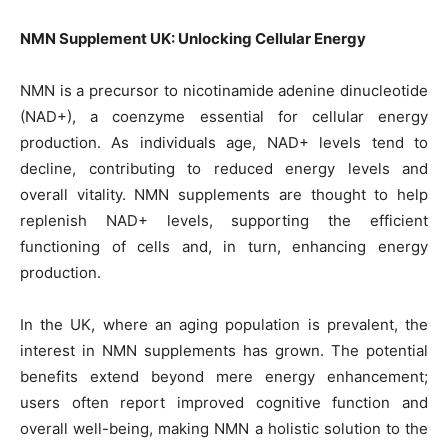
NMN Supplement UK: Unlocking Cellular Energy
NMN is a precursor to nicotinamide adenine dinucleotide
(NAD+), a coenzyme essential for cellular energy
production. As individuals age, NAD+ levels tend to
decline, contributing to reduced energy levels and
overall vitality. NMN supplements are thought to help
replenish NAD+ levels, supporting the efficient
functioning of cells and, in turn, enhancing energy
production.
In the UK, where an aging population is prevalent, the
interest in NMN supplements has grown. The potential
benefits extend beyond mere energy enhancement;
users often report improved cognitive function and
overall well-being, making NMN a holistic solution to the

★ ★ ★ ★

The expected answer is a copy of each line in the records that holds the word "production".

production. As individuals age, NAD+ levels tend to
production.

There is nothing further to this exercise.